Кто словами, кто росчерком карандаша на скатерти пытался сделать это, и мы обсуждали результаты графически, психологически, поэтически, и выяснялось, кстати, что все отрасли искусства и науки сводятся практически к одному и тому же. Был там один человек, Луис Лёб, который обожал эту игру, и через неё мы подружились на всю жизнь. Он выбрал меня так, как когда-то это сделал мой немецкий друг, Иоханн Крудевольф, с определённой целью. Жозефина заметила, что он всегда подходил к нашей компании за обедом или кофе и очень интересовался тогда, когда разговор заходил о писательстве или о сравнении писательства и живописи. Он сказала, что ему нужно что-то от меня, и однажды вечером он объявил об этом. Он попросил меня показать ему на практике разницу между прозой и стихами. Вопрос довольно странный, он понимал это и стал довольно неуклюже пояснять свой вопрос.
- Я никогда не учился в университете, - сказал он. Раньше он работал литографом в Кливленде, штат Огайо. Он сумел скопить достаточно денег, чтобы приехать в Париж и изучать живопись. Всё это так, он станет художником. Но он также увлекается музыкой и литературой, он читает каждый день, хоть и не очень систематически. Ему хочется понять искусство литератора, ибо он слышал, как я говорил, что хочу понять технику живописи.
- Я научу вас, - предложил он, - я научу вас живописи, если вы научите меня писать.
Это было подобно предложению Иоханна обмениваться уроками английского и немецкого, но только Лёб возобладал в этой сделке, как я возобладал над Иоханном. Лёб учился читать. Я тогда спросил его, что он читает. Он вынул из кармана томик стихов Мильтона, и я выбрал два стихотворения: "Задумчивый" и "Весёлый". Я прочитал ему несколько трудных строк из одного, затем несколько лёгких строк из другого, указал ему на выбор слов, на различия в ритме и прочие приёмы поэтического искусства, проиллюстрировав их этими двумя стихотворениями.
Книги в прозе у него с собой не было, но я поговорил немного о тех или иных приёмах в прозе. Вот примерно и всё. Позже он приносил мне книги, где были помечены абзацы, которые он зачитывал мне как образцы прекрасного и анализировал их в моём присутствии. Да, у него была искра божья. Он подходил к чтению со вкусом, с артистическим чутьём, он был заинтересован этим, ему хотелось познавать. Поэтому ему хватило всего лишьнескольких намёков и подсказок.

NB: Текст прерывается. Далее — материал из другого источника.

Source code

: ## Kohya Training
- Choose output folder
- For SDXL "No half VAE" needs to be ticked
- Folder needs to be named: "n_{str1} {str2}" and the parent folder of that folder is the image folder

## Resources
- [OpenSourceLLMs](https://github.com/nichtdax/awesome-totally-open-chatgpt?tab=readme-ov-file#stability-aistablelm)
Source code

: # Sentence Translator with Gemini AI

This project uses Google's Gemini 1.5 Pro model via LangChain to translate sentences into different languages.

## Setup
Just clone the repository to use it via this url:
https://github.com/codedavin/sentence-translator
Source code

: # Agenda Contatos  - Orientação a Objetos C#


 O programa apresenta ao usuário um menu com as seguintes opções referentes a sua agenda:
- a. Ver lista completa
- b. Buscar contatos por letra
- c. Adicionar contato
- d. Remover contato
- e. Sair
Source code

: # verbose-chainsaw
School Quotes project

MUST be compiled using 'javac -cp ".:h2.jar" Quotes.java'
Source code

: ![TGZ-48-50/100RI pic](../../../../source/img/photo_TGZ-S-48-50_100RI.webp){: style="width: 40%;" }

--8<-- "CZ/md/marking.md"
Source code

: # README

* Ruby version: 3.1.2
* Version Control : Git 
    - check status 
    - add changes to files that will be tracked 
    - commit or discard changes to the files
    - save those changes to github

Пользуясь ими как ключом, он всю зиму раскрывал книгу за книгой, всю свою короткую жизнь, слишком короткую; и он читал с признательностью литературу на всех языках, которыми владел: английском, французском и немецком. Луис Лёб стал одним из самых начитанных моих знакомых, вдумчивым, развитым, широкообразованным человеком, образованным гораздо лучше среднего выпускника университета. Но своим поведением и словами он всегда выражал, что ему чего-то не хватает - он так и не учился в университете. Я спорил с ним, знакомил его с недотёпами с высшим образованием, чтобы показать ему, что он выучился и подготовился гораздо лучше того, что дал университет им. Но всё напрасно. Луис Лёб научил меня, что в университете стоит поучиться хотя бы для того, чтобы узнать, чего же там нет.